5. We Need Your Input Early, Not Your Edits Late
There's a pattern that drives bid managers up the wall. The sales team is largely absent during the writing phase, when their client knowledge and strategic insight would be most valuable. Then, the night before submission, they appear with a red pen and start rewriting sections.
Late edits from people who haven't been involved in the drafting process are dangerous. They don't account for how sections connect to each other. They introduce inconsistencies in terminology. They sometimes contradict statements made elsewhere in the document. And they always cause stress at the worst possible time.
What bid teams actually need from sales
A 30-minute briefing at kick-off covering the client's real priorities, their concerns about your company, who the competition is, what the win themes should be, and any political dynamics. That single conversation is worth more than 10 hours of last-minute edits.
SME involvement follows the same principle. The best time for a subject matter expert to contribute is during the outline and first draft stage, when their knowledge shapes the response structure. Reviewing a near-final draft is far less valuable because by that point, the architecture of the answer is set.
What a Good Handoff Looks Like
When sales passes an RFP to the bid team, the quality of that handoff directly predicts the quality of the response. Here is what a good handoff includes:
The complete RFP document and all attachments
Not just the questions section. The full document, including terms and conditions, evaluation criteria, and submission instructions.
Client intelligence brief
Who is the buyer?
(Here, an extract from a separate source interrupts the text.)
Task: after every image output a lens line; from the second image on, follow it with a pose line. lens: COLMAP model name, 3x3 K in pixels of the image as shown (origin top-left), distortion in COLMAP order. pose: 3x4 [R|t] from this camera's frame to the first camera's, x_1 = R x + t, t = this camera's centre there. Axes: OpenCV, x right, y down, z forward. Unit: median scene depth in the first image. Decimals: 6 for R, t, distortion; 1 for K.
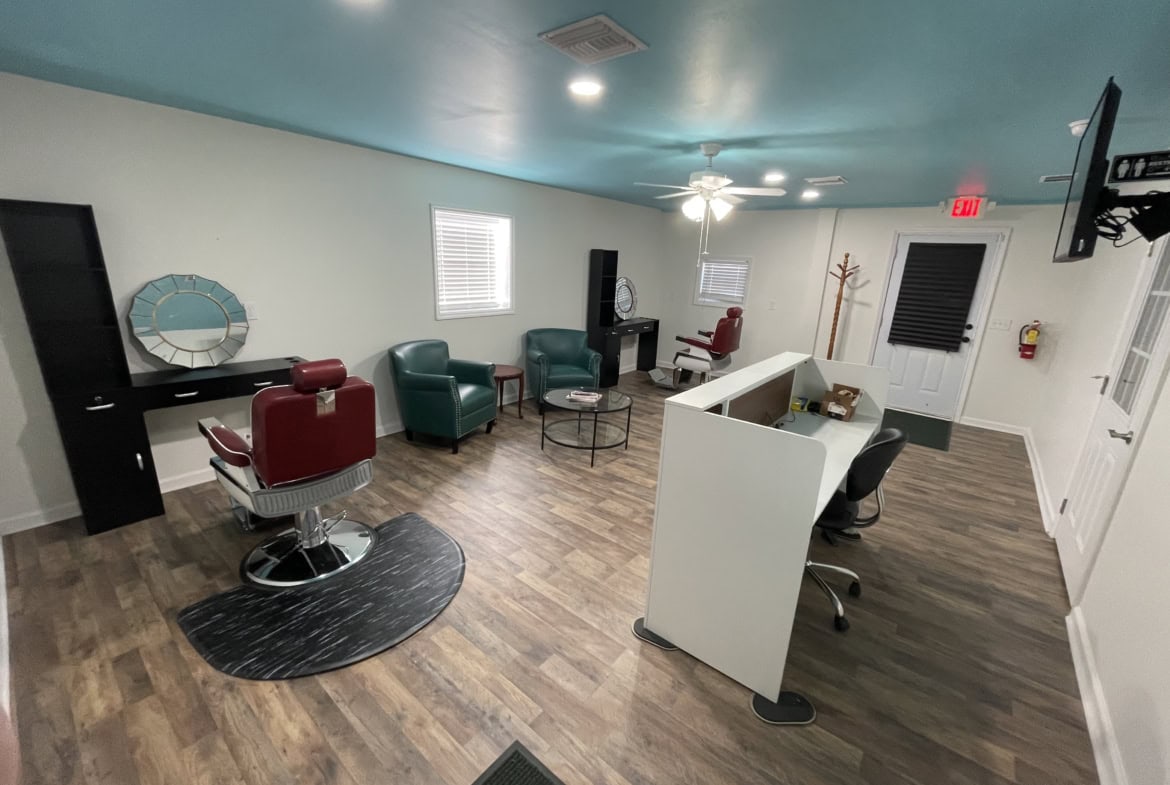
lens RADIAL K [[470.7, 0, 585.0], [0, 470.7, 392.5], [0, 0, 1]] dist [-0.002935, -0.000467]
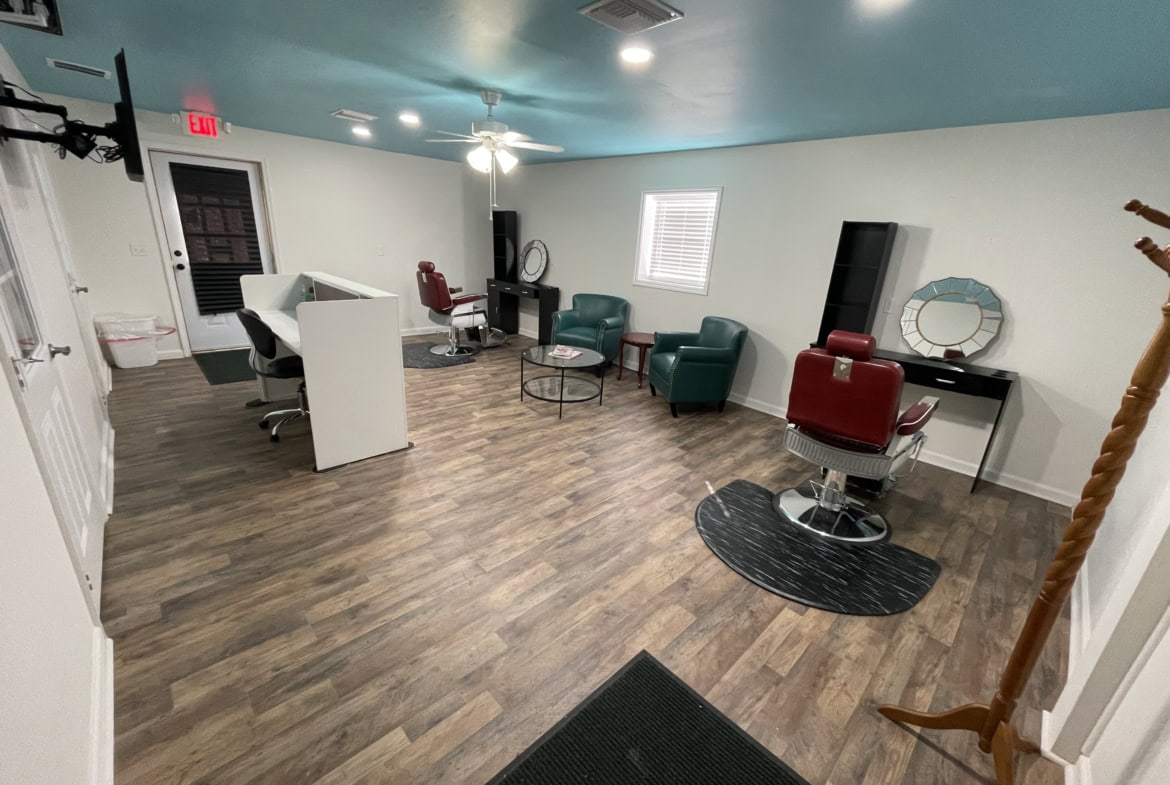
lens RADIAL K [[470.7, 0, 585.0], [0, 470.7, 392.5], [0, 0, 1]] dist [-0.002935, -0.000467]
pose [[-0.117820, 0.272276, -0.954979, 1.265309], [-0.330265, 0.896189, 0.296261, -0.297060], [0.936506, 0.350302, -0.015666, 1.322969]]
What are their stated and unstated priorities? What problems are they trying to solve? Who else is likely bidding?
Relationship history
Previous contracts, meetings, presentations, or proposals with this client. Any commitments or promises already made.
Win themes and differentiators
What makes your offer different? Why should this client choose you over the competition? Sales usually knows this better than anyone.
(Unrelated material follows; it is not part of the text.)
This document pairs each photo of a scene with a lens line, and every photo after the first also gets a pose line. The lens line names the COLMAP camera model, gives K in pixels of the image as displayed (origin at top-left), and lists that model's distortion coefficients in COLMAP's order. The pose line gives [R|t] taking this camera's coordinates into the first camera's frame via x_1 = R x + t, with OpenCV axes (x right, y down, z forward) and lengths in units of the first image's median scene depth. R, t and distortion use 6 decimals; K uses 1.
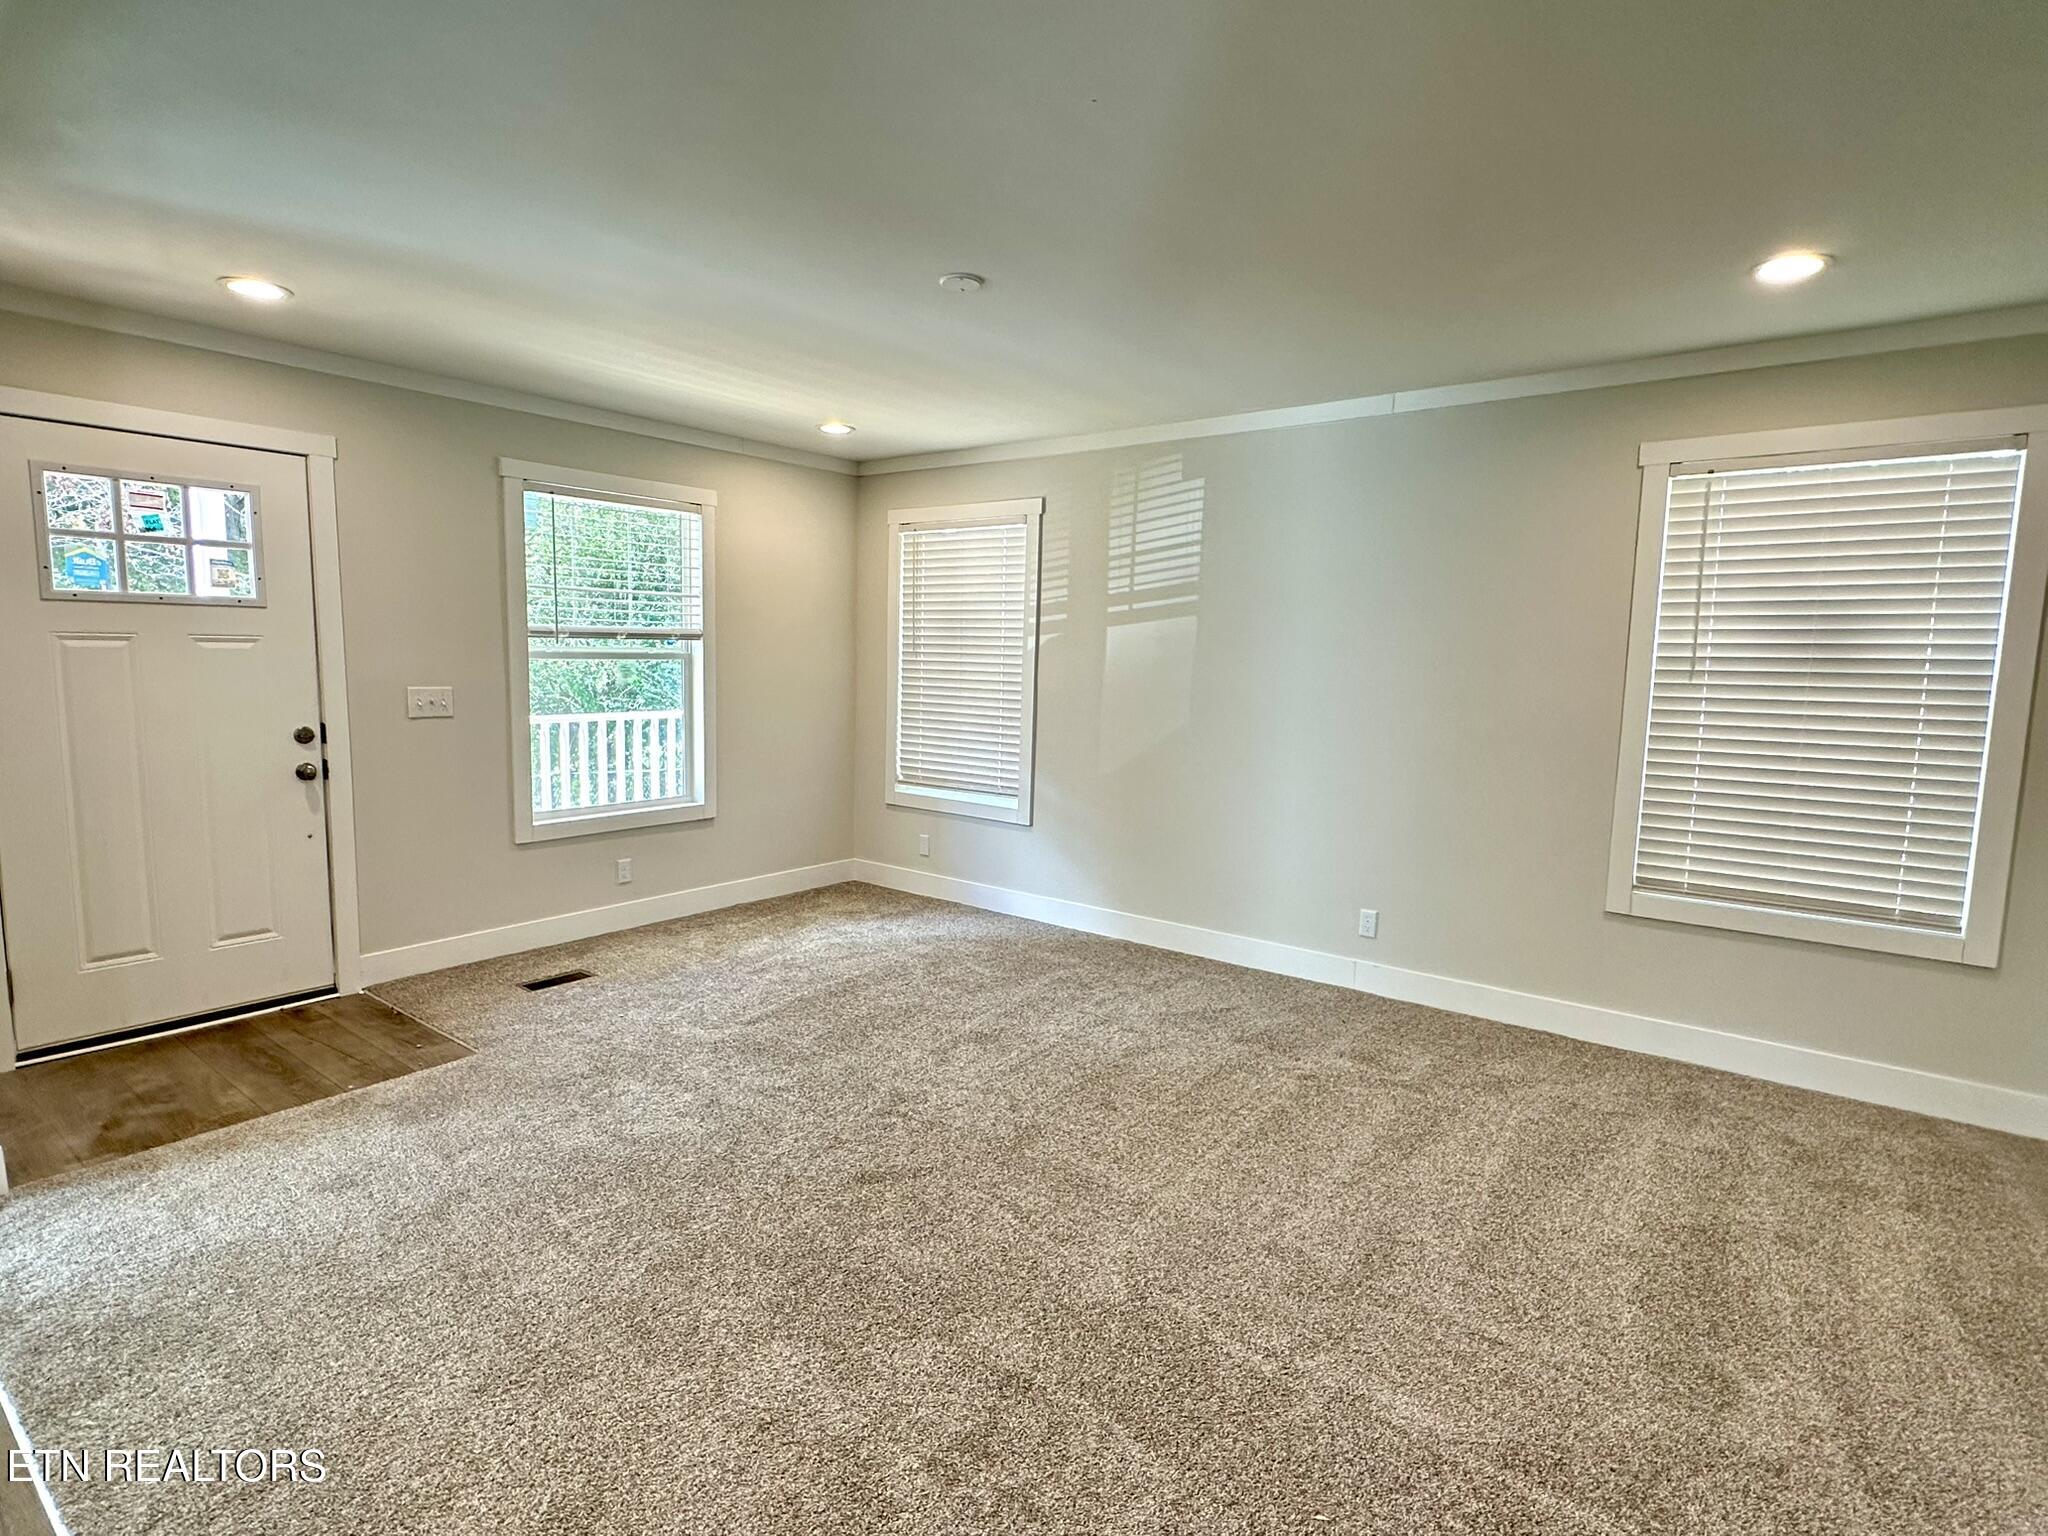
lens RADIAL K [[1011.4, 0, 1034.4], [0, 1011.4, 766.5], [0, 0, 1]] dist [-0.002902, -0.000040]
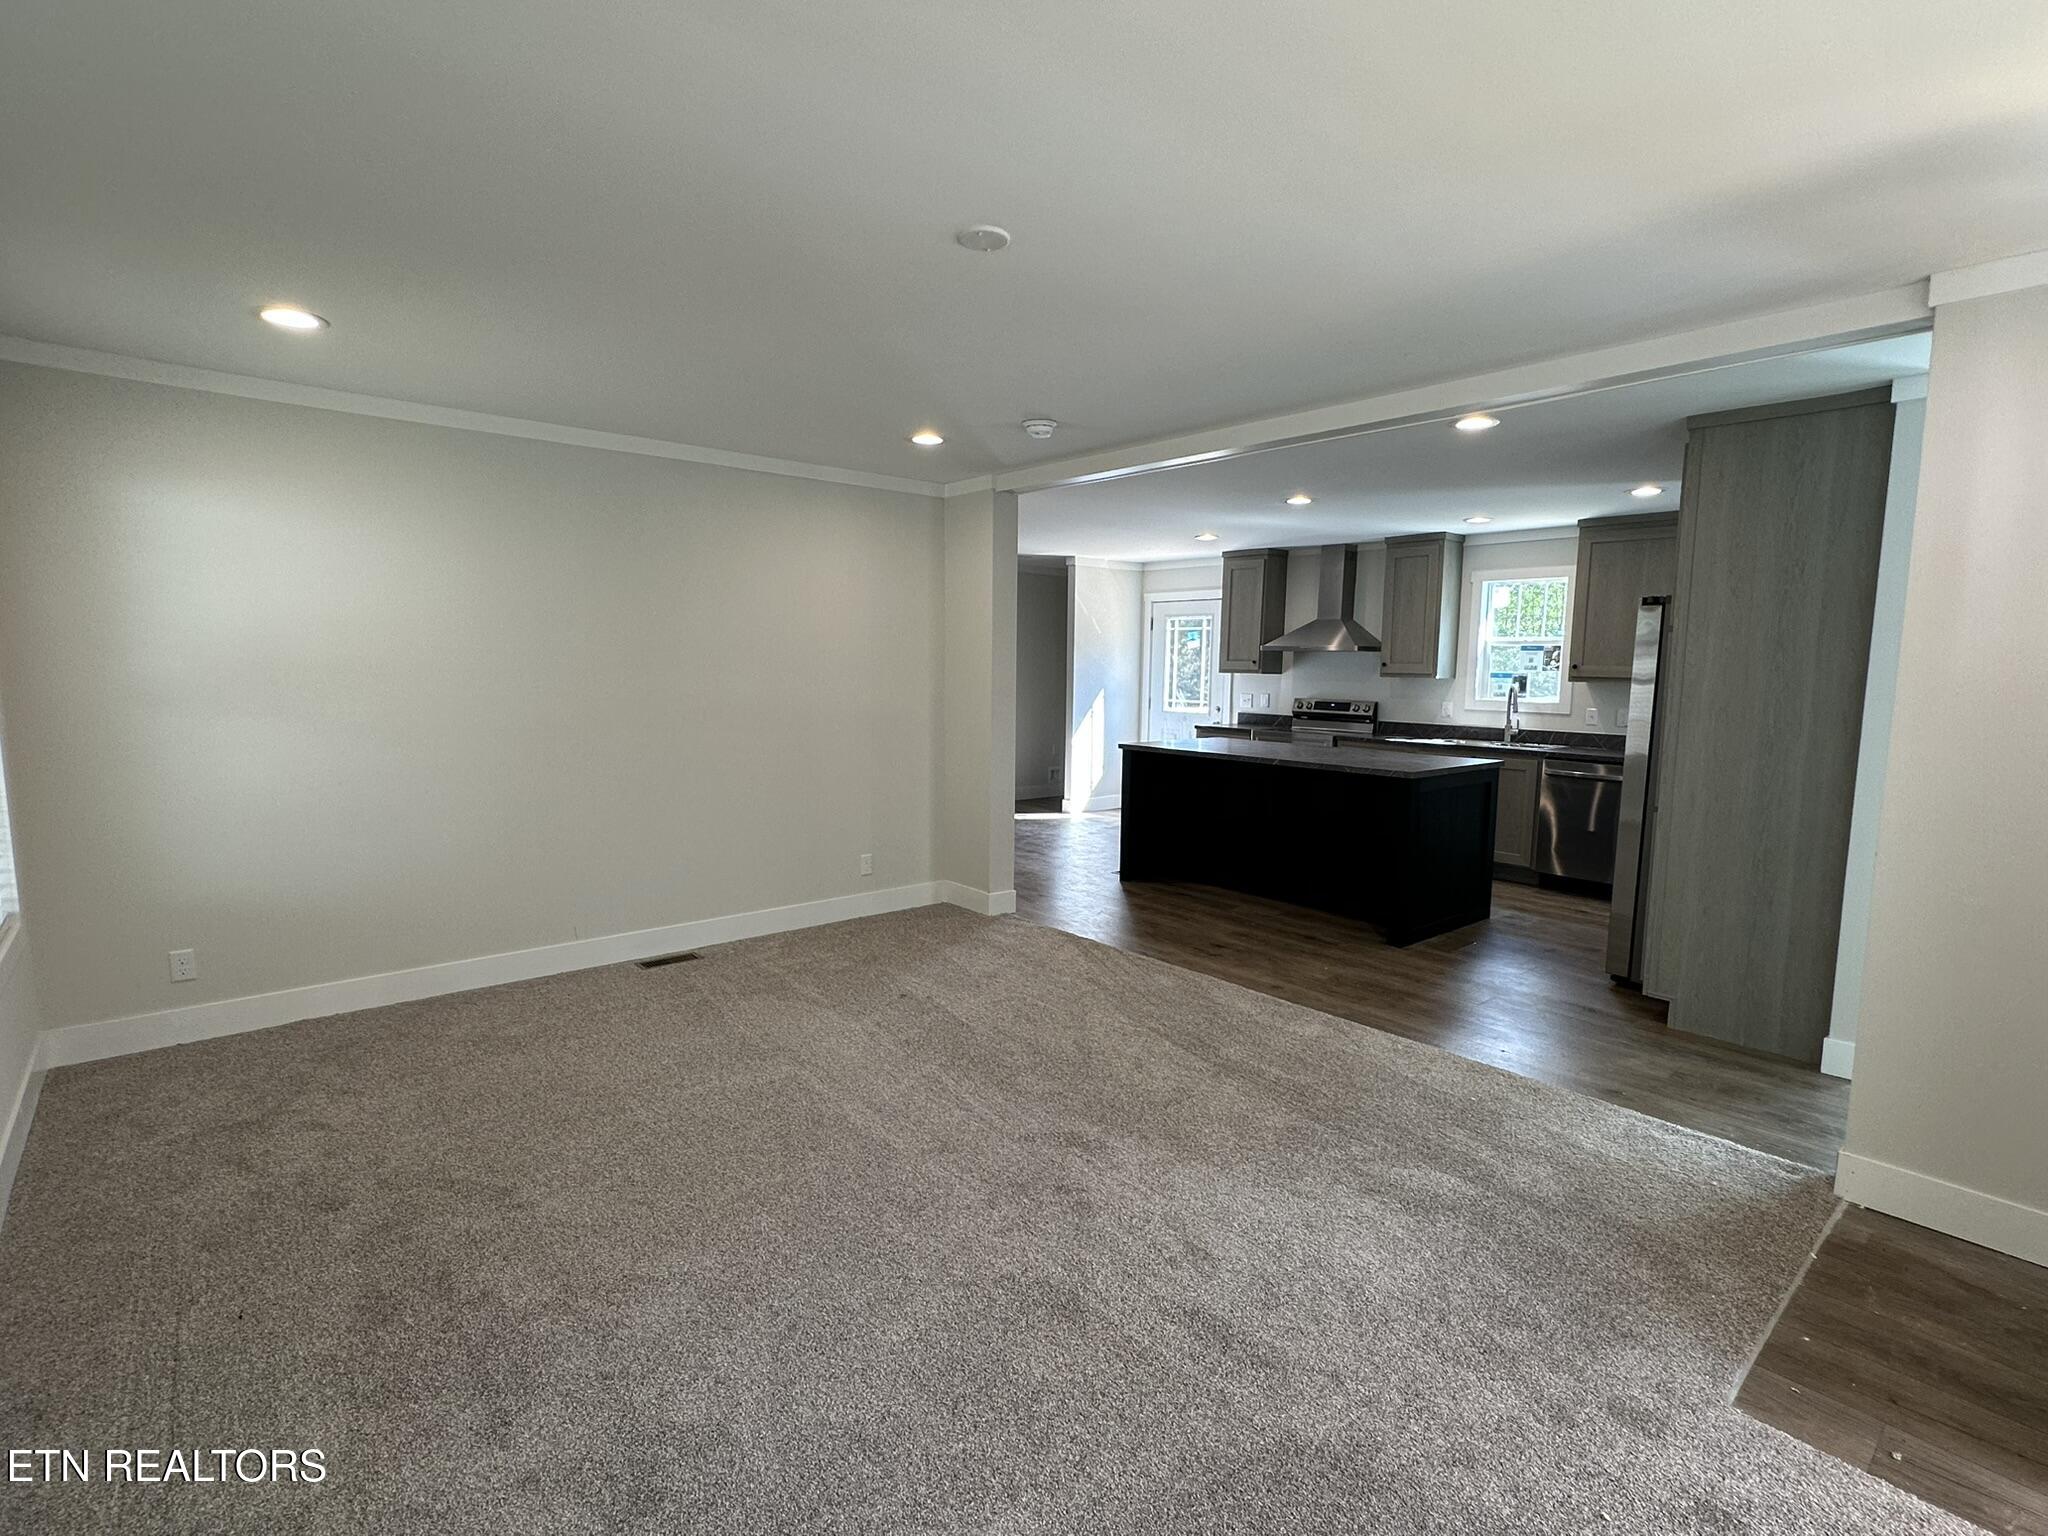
lens RADIAL K [[971.7, 0, 1018.3], [0, 971.7, 764.5], [0, 0, 1]] dist [-0.013945, -0.000056]
pose [[-0.978532, -0.058855, 0.197511, -0.188370], [-0.016117, 0.977276, 0.211359, -0.156004], [-0.205462, 0.203638, -0.957244, 1.244321]]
Pricing guidance or constraints
Budget range, pricing strategy (compete on value or price), any rate cards or ceilings already discussed with the client.
Named SMEs and their availability
Not "someone from engineering will help." Specific names, confirmed availability, and the hours they can commit during the bid period.
Go/no-go decision documented
Confirmation that someone with authority has reviewed the opportunity and committed resources. Not just a forwarded email saying "let's go for it."
That might seem like a lot to ask. But most of this information already exists in the sales team's head or CRM. Packaging it takes 30 to 60 minutes. Skipping it costs the bid team days of guesswork and rework.
Sales and Bids as One Team
The companies that consistently win contracts don't treat sales and bids as separate functions that hand work back and forth over a wall. They operate as a single pursuit team from the moment an opportunity is identified.
That means the bid manager is involved in early client meetings, not just brought in after the RFP drops. It means sales stays engaged through the writing process, available for questions and context. It means both teams share accountability for the result.
Before the RFP drops
Bid manager joins capture planning. Sales shares intelligence. Together they assess fit and prepare content in advance.
During the bid
Sales provides context and client insight on demand. Bid manager owns the schedule and quality. Both attend the kick-off and key review gates.
After submission
Win or lose, both teams debrief together. Lessons learned feed back into the next pursuit. The feedback loop closes.
This isn't about blame. It's about recognizing that sales and bid management are two halves of the same process. When they work together early and often, the proposals are stronger, the win rates go up, and both teams spend less time on wasted effort.
The best sales professionals already know this. They treat their bid team as a strategic partner, not a production department. And the results speak for themselves.